**PROMPT**
Within the records below, find each line that holds the string "CrtYd", then copy it.
=== Begin Enclosure ===
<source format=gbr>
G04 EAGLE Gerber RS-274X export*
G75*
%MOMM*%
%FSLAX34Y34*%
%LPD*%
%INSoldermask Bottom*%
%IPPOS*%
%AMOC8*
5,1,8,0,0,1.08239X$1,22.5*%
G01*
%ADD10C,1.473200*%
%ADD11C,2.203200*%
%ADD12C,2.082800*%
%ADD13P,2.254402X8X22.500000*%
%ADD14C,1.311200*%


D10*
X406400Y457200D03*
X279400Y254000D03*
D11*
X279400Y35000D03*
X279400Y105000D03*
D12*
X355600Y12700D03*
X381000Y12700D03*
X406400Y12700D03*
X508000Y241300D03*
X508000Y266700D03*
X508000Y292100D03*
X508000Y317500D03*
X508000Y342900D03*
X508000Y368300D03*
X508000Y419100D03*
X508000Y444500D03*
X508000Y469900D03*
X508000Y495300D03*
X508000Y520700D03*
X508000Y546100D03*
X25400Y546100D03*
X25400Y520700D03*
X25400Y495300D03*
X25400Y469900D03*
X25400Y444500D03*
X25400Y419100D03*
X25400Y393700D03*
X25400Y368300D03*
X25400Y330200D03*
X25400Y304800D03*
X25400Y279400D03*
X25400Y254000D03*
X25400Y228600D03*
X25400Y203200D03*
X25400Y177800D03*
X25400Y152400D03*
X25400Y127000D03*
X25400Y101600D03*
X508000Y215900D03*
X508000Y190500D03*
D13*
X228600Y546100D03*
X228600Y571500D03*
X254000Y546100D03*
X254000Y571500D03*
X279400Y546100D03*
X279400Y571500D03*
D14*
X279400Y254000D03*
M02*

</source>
=== End Enclosure ===
=== Begin Enclosure ===
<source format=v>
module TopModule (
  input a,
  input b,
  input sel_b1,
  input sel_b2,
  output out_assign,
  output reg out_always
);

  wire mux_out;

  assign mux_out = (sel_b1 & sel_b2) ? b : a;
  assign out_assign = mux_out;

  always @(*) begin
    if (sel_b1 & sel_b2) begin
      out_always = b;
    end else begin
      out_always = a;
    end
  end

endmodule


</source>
=== End Enclosure ===
=== Begin Enclosure ===
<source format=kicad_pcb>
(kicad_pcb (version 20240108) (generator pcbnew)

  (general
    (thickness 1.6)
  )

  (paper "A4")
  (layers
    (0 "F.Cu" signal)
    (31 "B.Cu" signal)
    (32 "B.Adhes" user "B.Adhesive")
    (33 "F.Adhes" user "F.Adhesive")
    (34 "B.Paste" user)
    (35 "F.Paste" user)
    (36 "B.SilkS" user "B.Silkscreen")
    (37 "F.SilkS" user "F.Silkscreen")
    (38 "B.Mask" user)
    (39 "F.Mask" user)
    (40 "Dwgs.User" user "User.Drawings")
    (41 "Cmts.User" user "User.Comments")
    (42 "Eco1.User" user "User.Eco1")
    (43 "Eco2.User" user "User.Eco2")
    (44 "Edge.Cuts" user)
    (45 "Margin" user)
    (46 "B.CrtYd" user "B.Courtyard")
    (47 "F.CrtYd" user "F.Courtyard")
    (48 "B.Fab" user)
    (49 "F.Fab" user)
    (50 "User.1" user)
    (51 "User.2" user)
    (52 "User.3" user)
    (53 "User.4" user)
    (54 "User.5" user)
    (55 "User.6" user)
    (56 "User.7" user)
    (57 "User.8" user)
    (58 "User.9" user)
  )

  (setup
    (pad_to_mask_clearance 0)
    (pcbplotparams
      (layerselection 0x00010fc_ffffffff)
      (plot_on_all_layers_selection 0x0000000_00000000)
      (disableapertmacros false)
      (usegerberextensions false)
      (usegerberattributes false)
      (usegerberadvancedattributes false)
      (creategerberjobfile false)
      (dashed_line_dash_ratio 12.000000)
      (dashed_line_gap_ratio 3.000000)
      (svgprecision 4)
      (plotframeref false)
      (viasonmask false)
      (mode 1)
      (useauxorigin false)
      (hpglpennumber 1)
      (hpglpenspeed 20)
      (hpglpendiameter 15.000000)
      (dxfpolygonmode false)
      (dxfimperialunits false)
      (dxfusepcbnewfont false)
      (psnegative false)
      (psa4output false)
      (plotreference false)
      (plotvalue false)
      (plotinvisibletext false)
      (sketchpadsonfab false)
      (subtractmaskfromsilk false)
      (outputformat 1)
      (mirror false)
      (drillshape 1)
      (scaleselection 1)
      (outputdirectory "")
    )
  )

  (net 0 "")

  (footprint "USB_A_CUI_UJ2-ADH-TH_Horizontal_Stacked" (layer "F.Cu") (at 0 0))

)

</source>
=== End Enclosure ===
**YOUR RESPONSE**
    (46 "B.CrtYd" user "B.Courtyard")
    (47 "F.CrtYd" user "F.Courtyard")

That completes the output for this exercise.